Joe wasn’t feeling too well having damaged his shoulder and neck surfing so as he went for a sleep, Anna and I set off to find her some new flip flops, her’s having broken earlier that day, coincidentally close to the day mine broke as we purchased them together.
I was determined to find her a pair having earlier given her a piggy back between the bar and restaurant then back to the bikes due to the floor being too hot!

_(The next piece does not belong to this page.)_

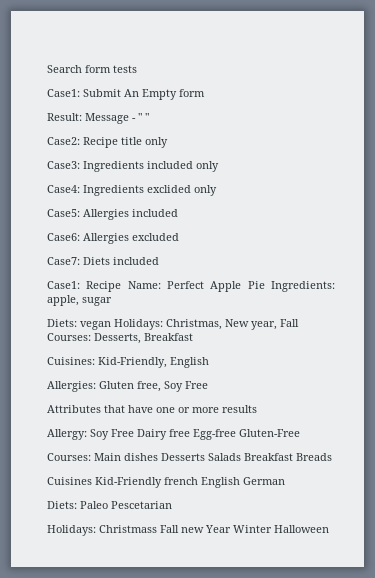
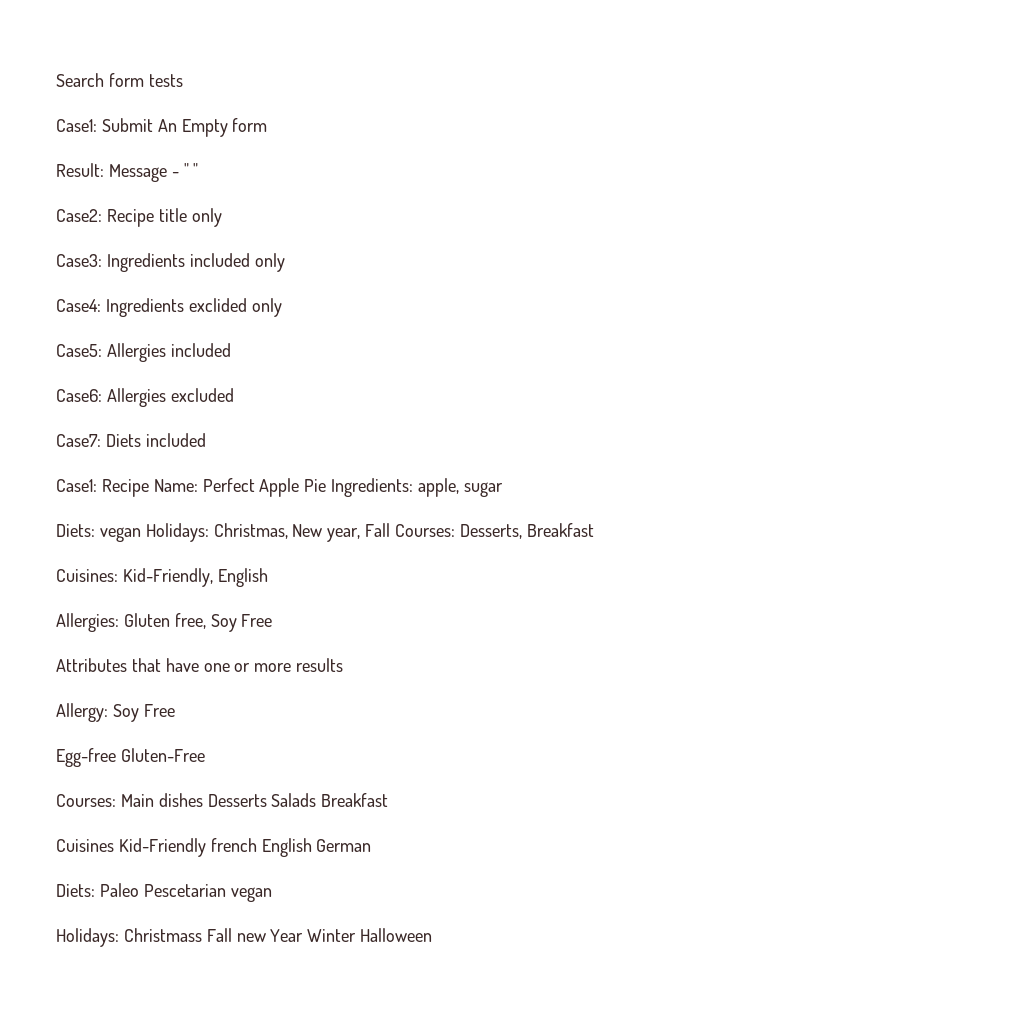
[137,429,190,440] Dairy free -> (175, 710) //
[296,453,332,461] Breads -> (389, 800) none
(172, 505) none -> [230,887,272,902] vegan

So determined that we actually bought a real branded product from a real shop opposed to some fake branded goods which has become the norm!
I also took advantage of Asian pricing whilst I still could and getting a haircut and doing some laundry.
Joe felt a bit better by the time we had returned so we went out for dinner.
Dissapointingly, our last day in Asia was spent sheltering from the rain although thankfully the kindness of the hotel owner didn’t stop at the free bike rental but she also let us stay way past our check out time until 8pm when our airport transfer collected us.
It was a strange feeling getting to the airport knowing that this leg of the journey was now over, Australia will be a big change of pace, culture and a very different experience but the previous five months have been absolutely unbelievable!
Indonesia is yet another country I have completely fallen in love with and is spread across approximately 18,000 islands, 6,000 of which are inhabited.
Due to this the culture changes obviously and dramatically across even the few which we managed to visit.
We had been warned the food wasn’t great here with the country renowned for having a sweet tooth but we only found this to be the case in East Java, the food elsewhere being really good!
The Indonesian people are so laid back, proper islanders who are amongst the smiliest we have found throughout Asia, they also seemed almost as determined to go out of their way to help us as some of the Thai people we encountered.
There is so much to do here, we had one of the busiest months we have had on the trip having visited volcano’s, rainforests, mountains, waterfalls, beaches and even islands where dragons live!
I have said this in summary to most countries visited on this trip but I really mean it when I say we will have to return to Indonesia, there is so much here which we missed!
From India to Indonesia we have seen (,smelt in some cases in India) and experienced some amazing things, not least our first taste of long term travel, which I sense may become addictive!
Without getting too spiritual, this has opened my eyes to a lot and probably changed me slightly but most of all, it has been an unbelievably fun extended holiday and we have been lucky enough to make some great friends, as well as meet a few existing ones along the way, so bring on the next chapter, a small step towards reality, Australia!